E poi, con l’ascesa del regime, ecco i nuovi inquilini degli altri, quelli scomodi al fascismo. I manicomi iniziarono presto a popolarsi di tutte quelle persone che ribellavano alle regole. Di donne. Del resto, il più aberrante esempio di come organizzare questa caccia alla follia, arrivava proprio dall’amica Germania che condannava tutte le persone che avevano “Vite indegne di essere vissute”, tra cui anche i malati mentali o quelli con patologie genetiche.
Ordine e disciplina
Ordine e disciplina sono le due parole con le quali il regime ha giustificato le sue scelte. Gli antifascisti e i sovvertivi non accettavano la propaganda nazifascista e per questo erano considerati folli. Era necessario allontanarli, per sempre, dagli altri. Una pulizia che veniva fatta per detenere il controllo e privare le persone della loro libertà. Ecco cos’è successo alle donne del nostro Paese.

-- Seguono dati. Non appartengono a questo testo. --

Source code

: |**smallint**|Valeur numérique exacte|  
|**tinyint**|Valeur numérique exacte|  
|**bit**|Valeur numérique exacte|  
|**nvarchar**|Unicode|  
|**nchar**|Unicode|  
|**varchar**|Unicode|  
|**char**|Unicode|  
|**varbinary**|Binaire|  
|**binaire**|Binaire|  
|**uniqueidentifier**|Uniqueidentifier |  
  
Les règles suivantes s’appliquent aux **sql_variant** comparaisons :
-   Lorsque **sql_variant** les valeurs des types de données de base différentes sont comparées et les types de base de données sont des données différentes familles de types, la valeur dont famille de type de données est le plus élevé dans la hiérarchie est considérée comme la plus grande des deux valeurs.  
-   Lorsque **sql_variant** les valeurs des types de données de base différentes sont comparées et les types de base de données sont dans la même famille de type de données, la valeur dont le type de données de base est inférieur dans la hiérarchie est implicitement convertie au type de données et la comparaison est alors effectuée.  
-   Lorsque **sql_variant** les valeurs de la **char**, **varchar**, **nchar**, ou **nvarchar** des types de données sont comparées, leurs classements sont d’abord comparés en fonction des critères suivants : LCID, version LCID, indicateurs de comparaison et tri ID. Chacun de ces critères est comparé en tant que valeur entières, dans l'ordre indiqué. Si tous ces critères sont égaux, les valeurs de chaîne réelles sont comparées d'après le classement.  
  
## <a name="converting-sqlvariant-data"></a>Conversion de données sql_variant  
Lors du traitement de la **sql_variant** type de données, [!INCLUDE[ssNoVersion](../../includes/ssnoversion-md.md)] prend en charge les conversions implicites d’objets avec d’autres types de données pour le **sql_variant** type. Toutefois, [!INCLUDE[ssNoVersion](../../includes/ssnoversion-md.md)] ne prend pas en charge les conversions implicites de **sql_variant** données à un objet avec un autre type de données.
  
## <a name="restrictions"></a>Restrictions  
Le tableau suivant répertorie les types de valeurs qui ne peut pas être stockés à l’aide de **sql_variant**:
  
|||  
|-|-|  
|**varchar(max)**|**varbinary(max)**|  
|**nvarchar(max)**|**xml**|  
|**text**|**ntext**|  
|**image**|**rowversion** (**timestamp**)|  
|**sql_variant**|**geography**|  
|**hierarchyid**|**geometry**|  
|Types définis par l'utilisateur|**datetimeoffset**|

Chiunque non avesse rispettato i propri ruoli, che per le donne si traducevano in totale sottomissione all’uomo come moglie e come madre, diventava in automatico una donna inutile per la società. Meglio ancora se pazza, così da poter essere internata.
Come un difetto di fabbricazione umana, così era considerato il sesso debole, con tanto di terapia di reclusione. L’obiettivo era quello di liberarle dalla follia e difendere la razza da tutte quei “Mediocri della salute” (Annacarla Valeriano in Malacarne).
E dietro alla follie delle terapie, che più che cure si trasformavano in vere e proprie torture, c’erano sempre loro: l’ordine e la disciplina.
Ida Dalser
Emblematica, per quegli anni e per noi oggi, è la figura di Ida Dalser, la testarda e l’impulsiva, una madre snaturata. La ribelle. Il nome non è nuovo, soprattutto per chi conosce le biografie di Benito Mussolini, perché di lui Ida fu l’amante. Il Duce, sposato con Rachele Guidi dal 1915, ebbe una storia extraconiugale dal quale nacque un figlio: Benito Albino.
Ida Dalser era una donna molto bella ed elegante. Dopo il diploma a Parigi in medicina estetica aprì a Milano un salone di bellezza basato sul modello francese. A Trento però conobbe il futuro Duce e da quel momento la sua vita cambiò per sempre.
Dopo la nascita del bambino nato durante quella relazione extraconiugale, Ida Dalser non si piegò mai al rifiuto di Mussolini e provò in tutti i modi a far valere i diritti del suo piccolo, pretendendo che il padre si assumesse le responsabilità di quel ruolo che gli apparteneva. Ma lui, non solo agì per escluderla dalla sua vita, ma anche dall’intera società.
Lei non si arrese, fino alla fine. Scriveva ai giornali, urlava per le strade e si recava sotto la casa del Duce per rivendicare le sue ragioni. “Mussolini ha deciso di internarmi col piccino”, scrisse la donna al direttore del Corriere della sera (Lettere di Ida Dalser a Luigi Albertini, a cura di Lorenzo Benadusi (volume) e Andrea Moroni (carteggio e apparati). Da Wikipedia), fornendogli così l’accusa su un piatto d’argento.
Ida Dalser fu così portata coattivamente in manicomio con l’accusa di turbare l’ordine pubblico. Benito Albino, invece, fu mandato in collegio senza mai più rivedere sua madre che morì all’interno di manicomio nel 1937. L’ennesimo delitto di regime era stato compiuto.